Some people take out loans to invest in other companies, which they believe will increase in value. The intention of these debts is to increase and create extra value. There are always risks associated with these loans. The business could fail, tenants may not pay their rent or you may have an accident and not have comprehensive insurance on your car.

What are “Bad” debts?

The more common debt category is that of the bad debt. Unnecessary shopping or luxurious purchases are the most common types of bad debt. These debts add no value. They may make you feel nice and happy for a bit, but essentially, they cost you lots of money. Taking out a loan to buy new clothes, or a new TV, or to go on a holiday may not be a good idea. Items bought with a loan actually cost you more than the item itself after the fees and interest of that loan. It is possible to sell the clothes or the TV but it will be for less value than you paid for it and you would have made a loss.

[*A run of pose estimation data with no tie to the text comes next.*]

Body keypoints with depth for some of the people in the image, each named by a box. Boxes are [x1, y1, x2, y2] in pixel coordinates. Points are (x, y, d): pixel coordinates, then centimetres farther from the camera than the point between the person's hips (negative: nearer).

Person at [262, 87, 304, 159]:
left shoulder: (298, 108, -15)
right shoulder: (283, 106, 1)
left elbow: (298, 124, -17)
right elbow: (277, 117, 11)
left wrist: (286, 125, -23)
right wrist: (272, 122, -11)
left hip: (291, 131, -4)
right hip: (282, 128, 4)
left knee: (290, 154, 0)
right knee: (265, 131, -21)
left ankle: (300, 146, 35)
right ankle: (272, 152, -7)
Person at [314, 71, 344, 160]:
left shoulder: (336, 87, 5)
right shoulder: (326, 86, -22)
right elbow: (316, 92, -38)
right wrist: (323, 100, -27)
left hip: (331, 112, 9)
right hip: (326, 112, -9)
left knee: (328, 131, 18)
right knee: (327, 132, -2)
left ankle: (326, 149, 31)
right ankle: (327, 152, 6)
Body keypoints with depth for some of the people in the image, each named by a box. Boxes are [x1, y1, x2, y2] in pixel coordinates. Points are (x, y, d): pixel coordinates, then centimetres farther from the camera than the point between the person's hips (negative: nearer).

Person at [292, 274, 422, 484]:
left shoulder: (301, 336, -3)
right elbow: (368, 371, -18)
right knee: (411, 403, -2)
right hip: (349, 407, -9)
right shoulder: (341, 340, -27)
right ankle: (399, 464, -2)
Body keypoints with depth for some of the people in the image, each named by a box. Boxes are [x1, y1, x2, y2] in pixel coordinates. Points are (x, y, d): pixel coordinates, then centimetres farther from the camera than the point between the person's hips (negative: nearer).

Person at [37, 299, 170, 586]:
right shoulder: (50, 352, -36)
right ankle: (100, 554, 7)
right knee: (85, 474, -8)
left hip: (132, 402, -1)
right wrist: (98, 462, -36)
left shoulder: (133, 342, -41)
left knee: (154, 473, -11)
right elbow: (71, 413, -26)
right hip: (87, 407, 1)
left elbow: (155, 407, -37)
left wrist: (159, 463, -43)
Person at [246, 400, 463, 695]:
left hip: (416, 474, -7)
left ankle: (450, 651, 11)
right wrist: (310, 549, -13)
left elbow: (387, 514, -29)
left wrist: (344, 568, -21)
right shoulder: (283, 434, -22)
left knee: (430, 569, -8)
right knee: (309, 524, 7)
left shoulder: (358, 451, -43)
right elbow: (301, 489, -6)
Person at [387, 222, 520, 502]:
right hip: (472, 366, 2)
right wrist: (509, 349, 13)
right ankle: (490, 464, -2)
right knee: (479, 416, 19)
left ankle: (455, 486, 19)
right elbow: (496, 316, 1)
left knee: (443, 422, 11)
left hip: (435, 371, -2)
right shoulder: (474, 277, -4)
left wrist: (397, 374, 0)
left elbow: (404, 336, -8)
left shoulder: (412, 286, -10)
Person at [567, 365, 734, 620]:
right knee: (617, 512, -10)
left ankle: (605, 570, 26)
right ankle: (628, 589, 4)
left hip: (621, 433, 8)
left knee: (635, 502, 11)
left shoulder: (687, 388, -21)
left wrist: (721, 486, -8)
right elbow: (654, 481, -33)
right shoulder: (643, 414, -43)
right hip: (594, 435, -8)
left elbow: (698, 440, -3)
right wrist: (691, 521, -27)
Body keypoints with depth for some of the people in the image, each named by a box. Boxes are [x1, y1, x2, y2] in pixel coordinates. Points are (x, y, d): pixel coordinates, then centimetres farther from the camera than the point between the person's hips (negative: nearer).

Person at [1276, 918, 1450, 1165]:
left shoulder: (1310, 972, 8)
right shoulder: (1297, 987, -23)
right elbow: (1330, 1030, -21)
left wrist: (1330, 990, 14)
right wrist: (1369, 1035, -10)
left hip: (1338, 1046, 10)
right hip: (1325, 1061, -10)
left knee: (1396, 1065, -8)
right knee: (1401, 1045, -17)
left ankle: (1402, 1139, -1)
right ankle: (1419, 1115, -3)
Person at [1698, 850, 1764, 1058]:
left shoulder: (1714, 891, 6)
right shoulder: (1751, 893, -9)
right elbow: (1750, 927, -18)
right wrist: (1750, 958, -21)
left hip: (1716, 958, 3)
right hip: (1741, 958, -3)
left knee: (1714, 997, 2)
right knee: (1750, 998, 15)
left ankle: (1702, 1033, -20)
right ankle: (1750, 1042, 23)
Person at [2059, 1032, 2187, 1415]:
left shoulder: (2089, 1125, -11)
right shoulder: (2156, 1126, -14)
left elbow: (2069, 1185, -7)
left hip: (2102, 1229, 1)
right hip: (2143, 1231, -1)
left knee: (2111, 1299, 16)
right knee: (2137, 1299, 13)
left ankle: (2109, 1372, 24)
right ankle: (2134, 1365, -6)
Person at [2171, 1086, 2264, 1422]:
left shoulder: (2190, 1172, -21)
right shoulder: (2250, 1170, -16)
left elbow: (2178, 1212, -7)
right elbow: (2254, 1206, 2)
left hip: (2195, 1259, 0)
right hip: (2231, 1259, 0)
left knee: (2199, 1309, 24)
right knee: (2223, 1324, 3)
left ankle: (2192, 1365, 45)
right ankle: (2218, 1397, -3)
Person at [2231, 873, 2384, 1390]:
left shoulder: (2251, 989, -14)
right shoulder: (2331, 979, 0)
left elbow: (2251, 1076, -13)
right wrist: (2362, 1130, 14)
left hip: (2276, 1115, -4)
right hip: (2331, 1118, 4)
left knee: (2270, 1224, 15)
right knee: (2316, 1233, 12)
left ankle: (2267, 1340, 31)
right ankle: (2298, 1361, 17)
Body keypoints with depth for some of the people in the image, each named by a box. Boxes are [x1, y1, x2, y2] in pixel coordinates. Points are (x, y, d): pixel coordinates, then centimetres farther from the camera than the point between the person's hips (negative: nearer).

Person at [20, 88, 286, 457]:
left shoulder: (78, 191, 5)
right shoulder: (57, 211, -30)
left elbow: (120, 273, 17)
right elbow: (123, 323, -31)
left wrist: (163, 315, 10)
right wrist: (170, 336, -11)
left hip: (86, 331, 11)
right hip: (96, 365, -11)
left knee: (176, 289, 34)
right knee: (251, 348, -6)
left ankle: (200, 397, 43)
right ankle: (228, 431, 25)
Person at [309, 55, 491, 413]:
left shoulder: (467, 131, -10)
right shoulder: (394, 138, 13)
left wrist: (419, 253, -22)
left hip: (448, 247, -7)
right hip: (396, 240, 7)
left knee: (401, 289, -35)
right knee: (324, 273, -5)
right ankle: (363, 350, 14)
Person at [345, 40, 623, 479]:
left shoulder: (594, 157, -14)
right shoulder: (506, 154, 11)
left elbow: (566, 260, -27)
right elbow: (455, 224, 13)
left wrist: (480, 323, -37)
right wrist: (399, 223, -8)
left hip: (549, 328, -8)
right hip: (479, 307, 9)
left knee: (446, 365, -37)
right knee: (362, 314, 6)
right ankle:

What can you do if you have a lot of bad debt?

Try avoiding using debt for day-to day expenses and try to budget. Budgeting will help you afford the lifestyle your salary allows and can help you to save. Instead of buying something with a loan or on credit, try saving up for a few months. After a period of time you may be able to afford the item using cash.

If you already have too much debt and have fallen into the bad debt trap, contact a debt counsellor who can help you to reduce your debt payments and save you money. Debt counsellors offer a range of debt services based on your financial situation and they can help you to make the wise choice and get debt free as fast as possible.